M. Y a obtenu, du juge des référés du tribunal de grande instance de Clermont-Ferrand, l’organisation d’une expertise médicale d’évaluation de son préjudice, suivant ordonnance du 21 novembre 2012, au contradictoire de M. X, de l’Association SANCY ARTENSE FOOT club de M. X, et de la société ALLIANZ IARD, assureur responsabilité de cette association.
Le docteur E B médecin expert a établi son rapport le 12 août 2013. Il énonce notamment que M. Y a subi un atteinte temporaire totale à son intégrité physique initiale du 20 février au 3 mars 2011, puis une atteinte temporaire partielle du 4 mars 2011 au 18 octobre 2012, que les souffrances endurées peuvent être évaluées à 4/7, le préjudice esthétique permanent à 1,5/7, et qu’il subsiste un déficit fonctionnel permanent estimé à 5 %.

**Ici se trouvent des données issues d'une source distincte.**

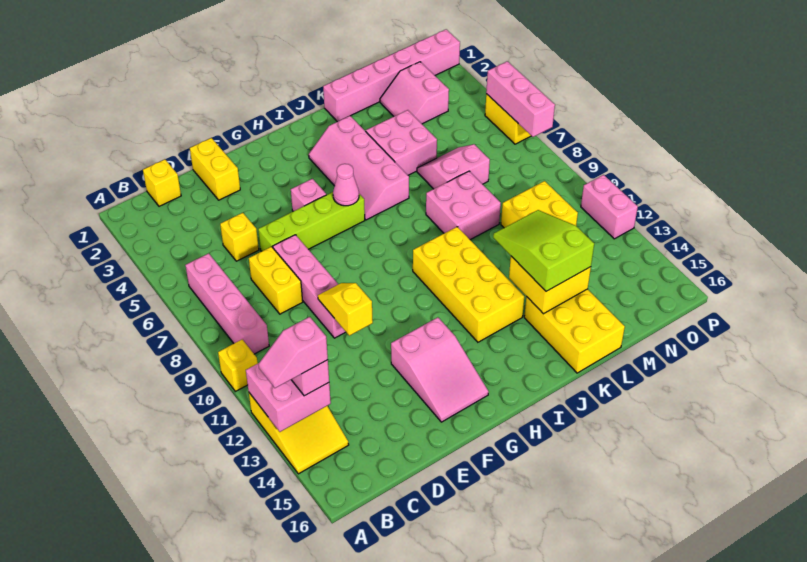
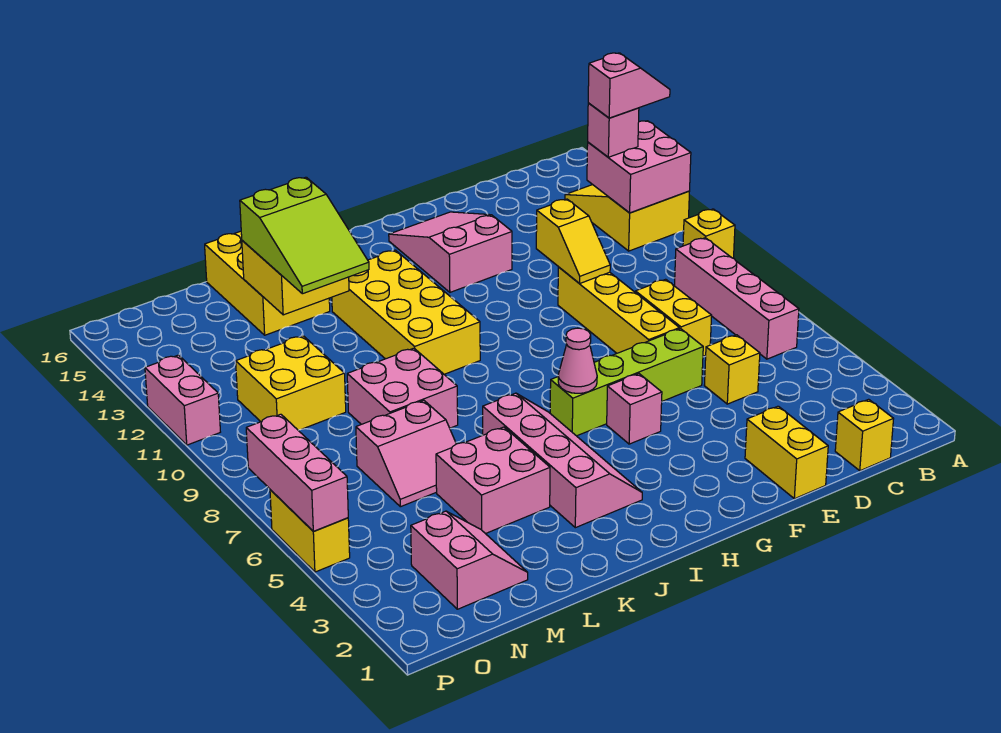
pink brick E7:E10 level 1 -> yellow brick E7:E10 level 1
pink brick K1:P1 level 1 -> none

Les faits ont comporté une suite disciplinaire pour M. X, qui a fait l’objet, de la part de l’autorité compétente, d’une suspension ferme de toutes fonctions officielles pendant 12 matchs ; l’Association SANCY ARTENSE FOOT s’est vu infliger, par la même décision, une amende de 85 euros.
M. Y avait par ailleurs déposé une plainte, qui a l’issue d’une enquête préliminaire a été classée sans suite par le ministère public, au motif que les faits de violences volontaires n’apparaissaient pas établis.
Le 3 juin 2014, M. Y a fait assigner, devant le tribunal de grande instance de Clermont-Ferrand, M. X, l’Association SANCY ARTENSE FOOT et la société ALLIANZ IARD, pour obtenir leur condamnation à l’indemniser de ses préjudices. M. Y a fait en outre assigner la CPAM du Puy-de-Dôme en déclaration de jugement commun.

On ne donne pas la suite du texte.